Originally published in Island Ad-Vantages, March 1, 2012
It’s not the snow, it’s the sand, say selectmen
Selectmen discuss slippery roads
by Alice Wilkinson
Most of the February 27 Stonington selectmen’s agenda comprised routine business. The contract with Andrew McCullough, the supervising engineer on the Moose Island Causeway project, is being reviewed by the Maine Municipal Association prior to being signed; a new Animal Control Officer is close to being appointed; and a quit-claim deed was signed after the $2,000 in back taxes was paid.
On the subject of the taxes and the economy, Chairman Chris Betts said he had authorized the town’s giving someone 50 gallons of emergency fuel oil from the town’s fuel assistance funds in Billings-Pezaris’s absence.
The selectmen authorized the purchase of a light for the new backhoe. Billings-Pezaris read them the Maine laws on vehicles used on highways by municipalities, and it explains why snowplows are always lit up. According to statute, the light has to be visible from 500 feet away in the daytime. That requires a 50-candlepower light.
Because snowplows are so wide, when the wing is considered, and the shoulders on the Island are soft, often they take up more than half the road as they go along. The selectmen commented on people who pass the plows recklessly, pointing out that the plows have no place to go to get out of the way.
The salt-sand that the plows leave behind is clogging up the catchment basins near the fish pier. School Street, being quite steep, is heavily sanded, and Selectman George Stevens complained that you could slide right down the hill on the sand. He and Selectmen Richard Larrabee echoed Harbormaster Steve Johnson’s complaint that the harbor is silting up with the sand.
Billings-Pezaris said she had “gone round and round” with the Department of Transportation, who say it is the town’s responsibility to clean it up. Last year, FEMA money paid for vacuuming the basins, but the town doesn’t have the money to do it. She said she would talk to the Environmental Protection Agency to see if there is something the town could install for erosion control that would block the sand. A last ditch solution is hauling it out by the bucket load.
Larrabee asked why the town couldn’t just use salt on School Street, but the problem is that there aren’t enough trucks to dedicate one to salt only, and the time used in dumpling the unused salt back at the town garage and then filling the truck with the salt-sand mixture used on the other roads would be impractical.
Billings-Pezaris also pointed out that the problem is not just from winter sand but also from spring rains that wash anything on the roadsides downhill.
A request from the clerks for a software program for automobile registration was considered, but the selectmen put off any decision until later in the year, citing budget restraints.

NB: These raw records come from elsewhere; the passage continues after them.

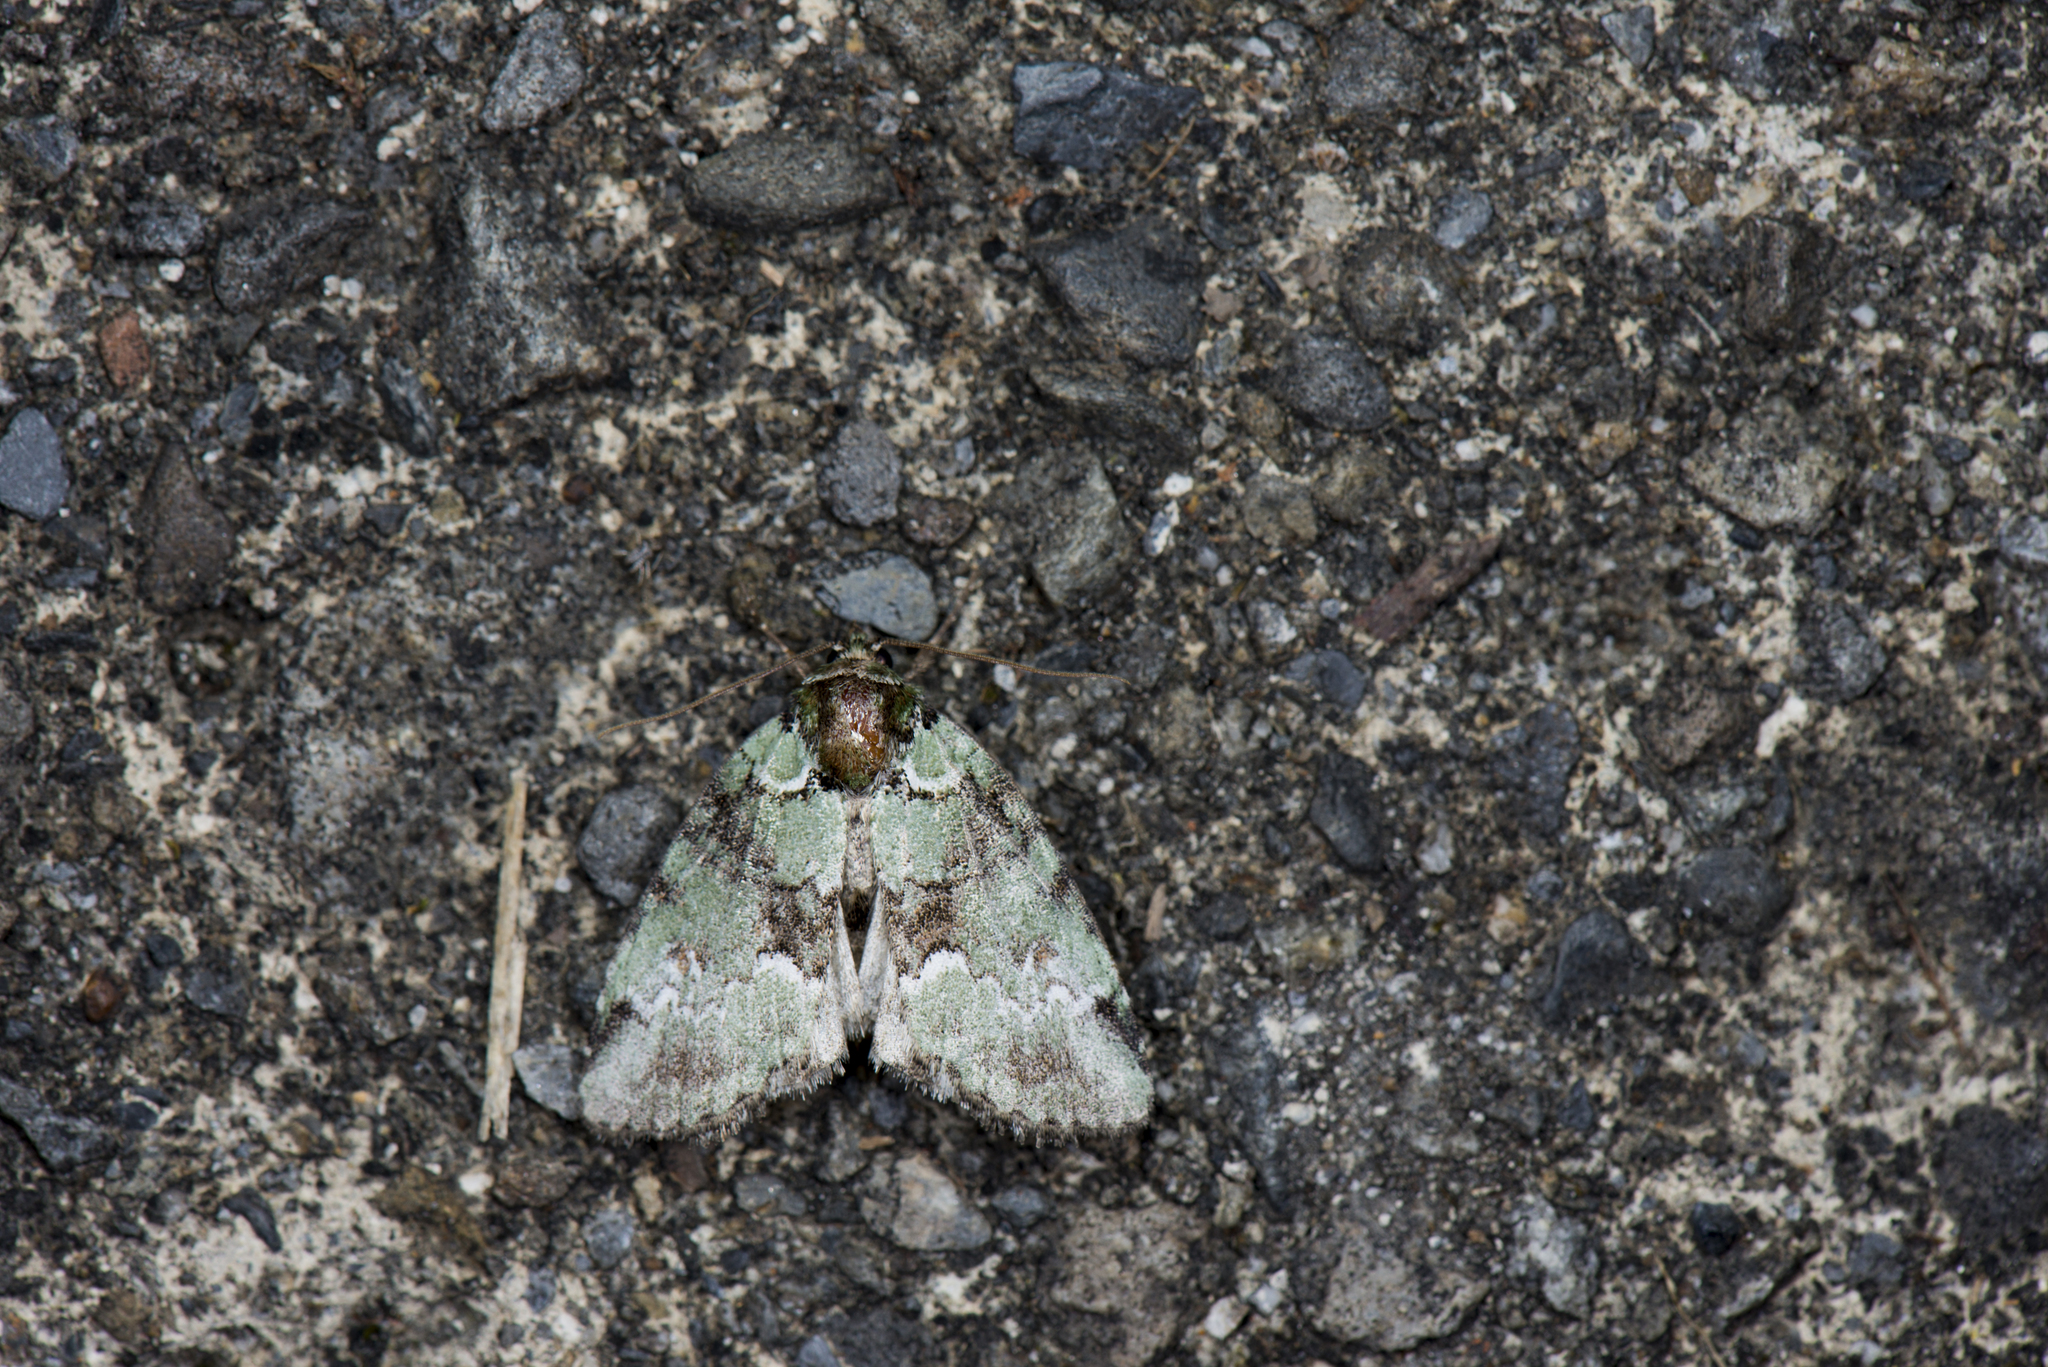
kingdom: Animalia
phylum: Arthropoda
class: Insecta
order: Lepidoptera
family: Noctuidae
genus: Conicochyta
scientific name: Conicochyta olivacea
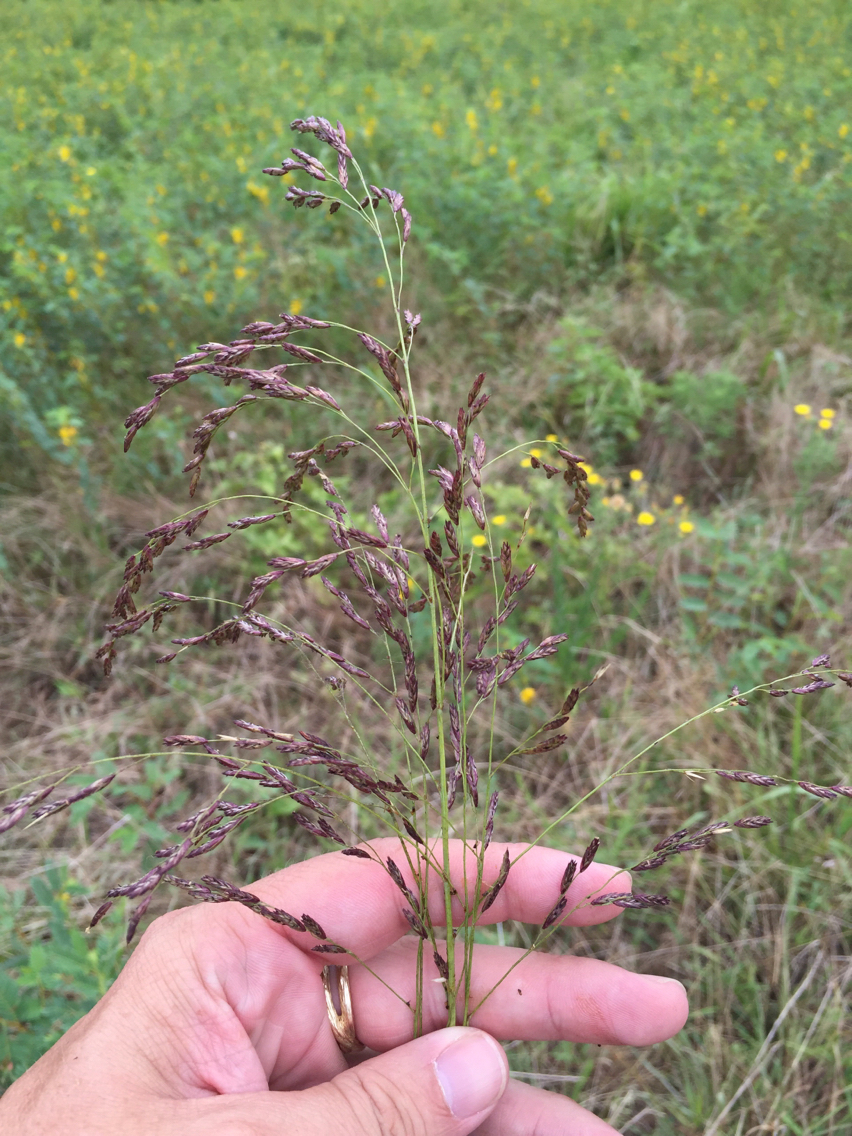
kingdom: Plantae
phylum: Tracheophyta
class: Liliopsida
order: Poales
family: Poaceae
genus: Tridens
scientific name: Tridens flavus
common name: Purpletop
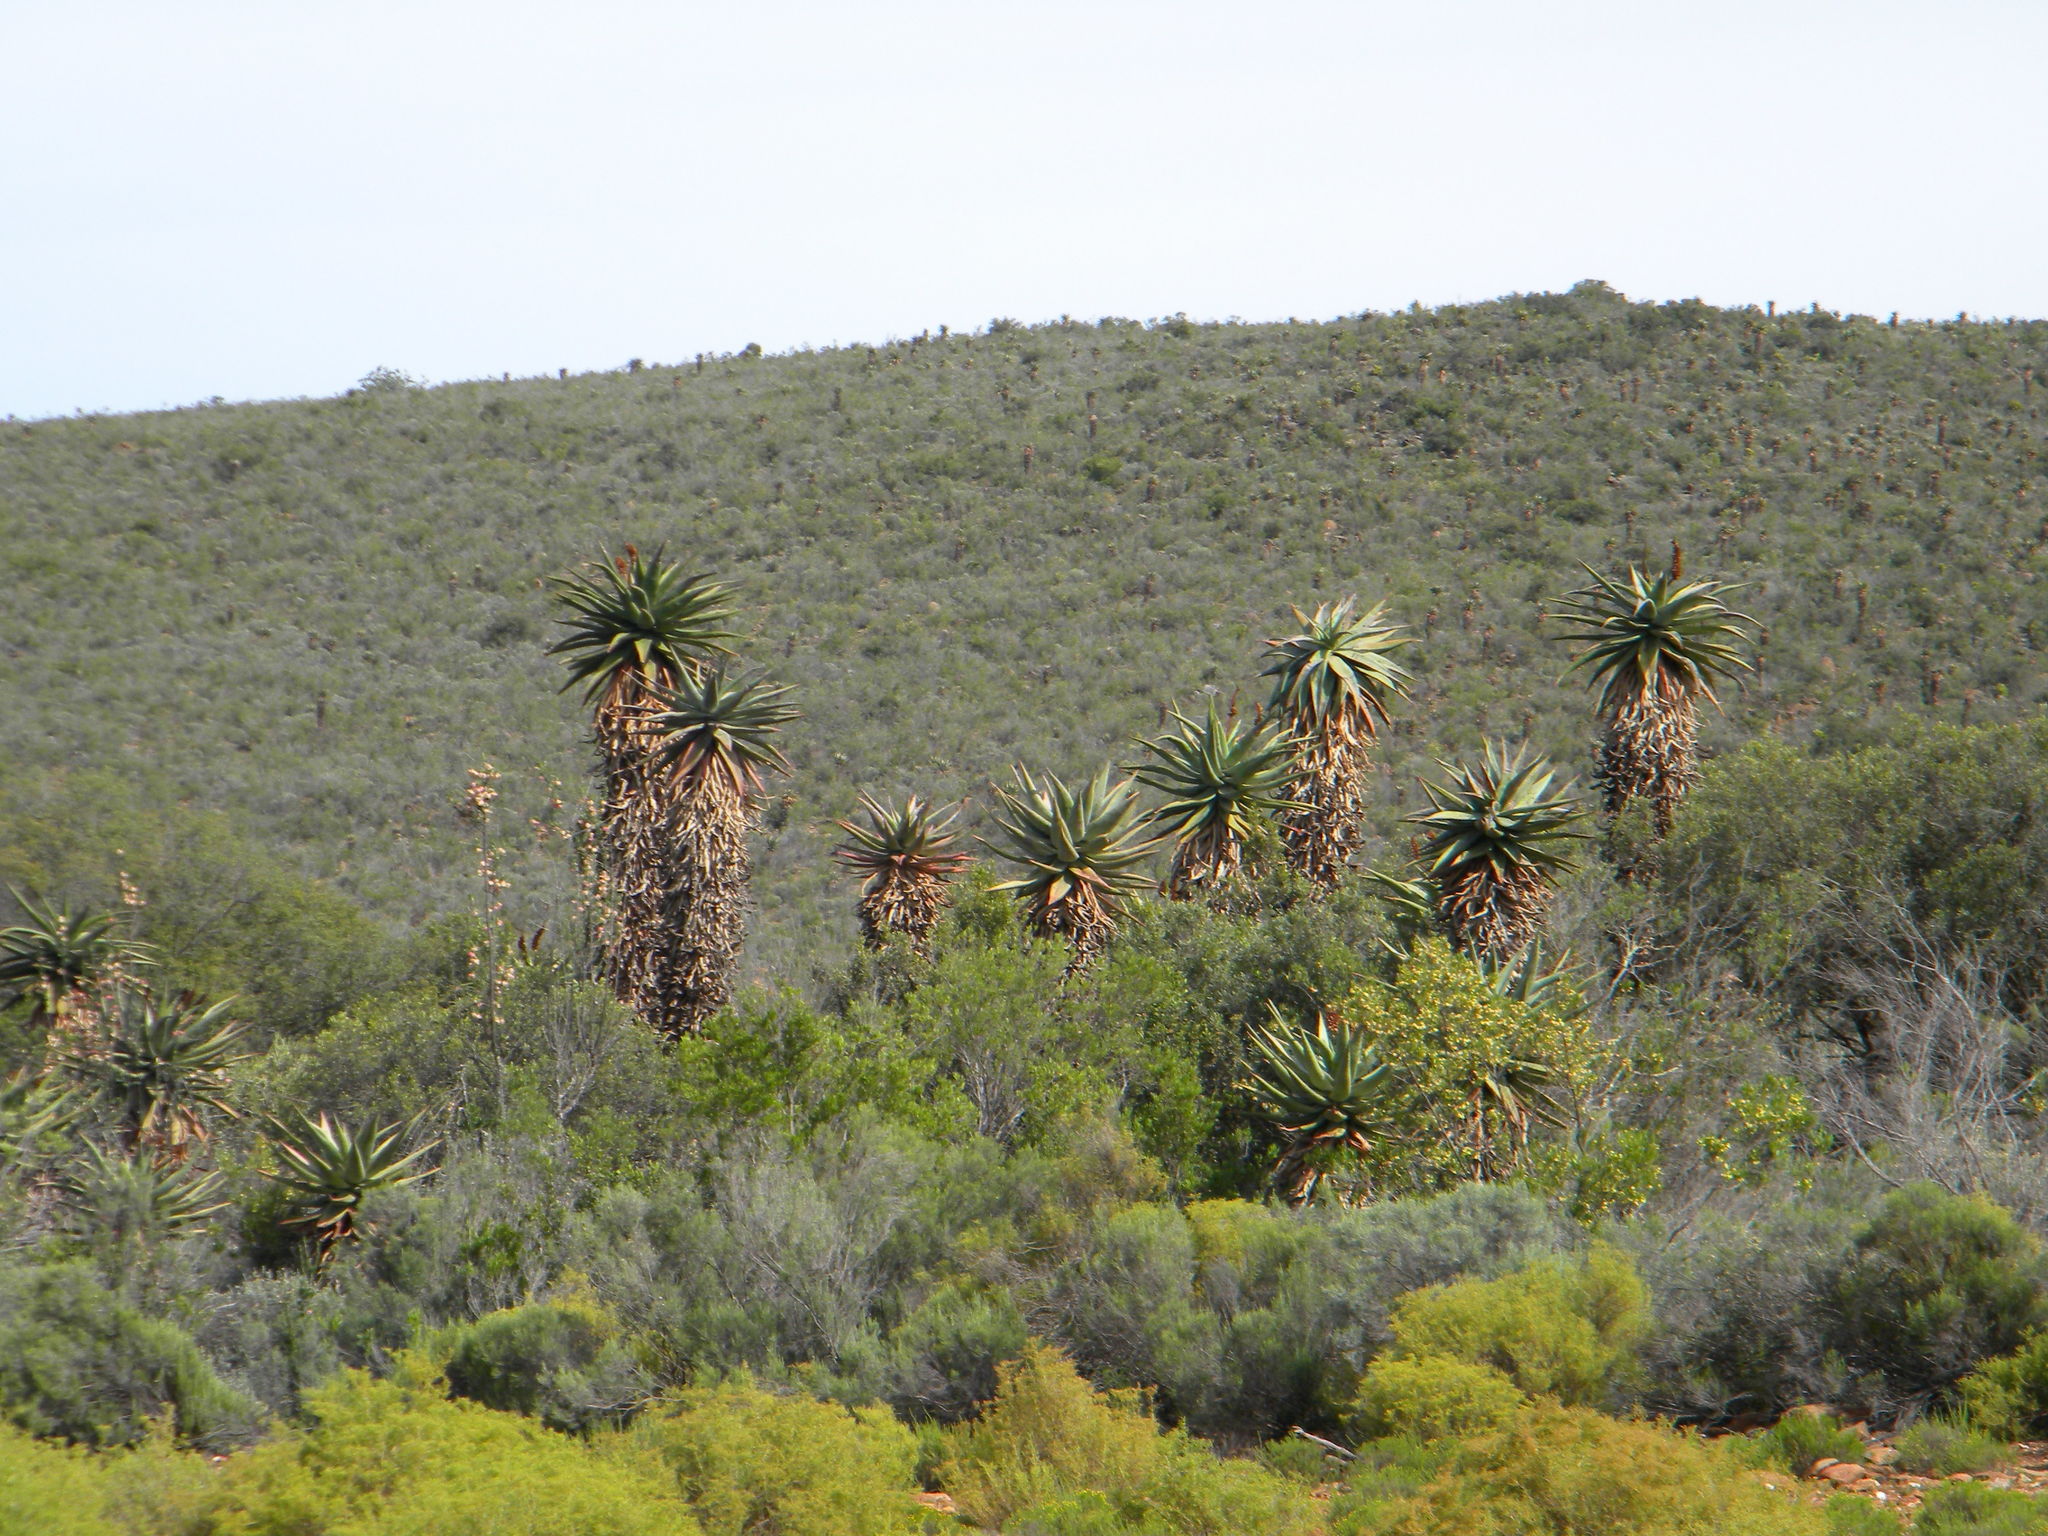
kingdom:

The program itself is listed at about $7,000, including training; Billings-Pezaris thinks that if she works on the company selling the program she can get a better deal.
In answer to a question from Selectman Donna Brewer about the relationship between the software costs and revenue, Billings-Pezaris said revenue from excise tax is about $200,000 annually.
The program would make bookkeeping easier, as it would track the kinds of registrations, compute the costs and keep all records. Another consideration is that currently the forms the clerks fill out have three carbons plus the original, and often the fourth carbon copy is almost illegible.
Selectman Evelyn Duncan said, “It’s a great idea. I just don’t see where we have the money.”
In a Stonington Water Company meeting that preceded the selectmen’s meeting, Superintendent Roger Stone said that he had contracted with Underwater Solutions of Mattapoisett, Mass., to clean the tank at the standpipe at a cost of $3,900. The tank was built in 1994, and was last cleaned eight or nine years ago. The selectmen, who are also the water company board, approved the expenditure.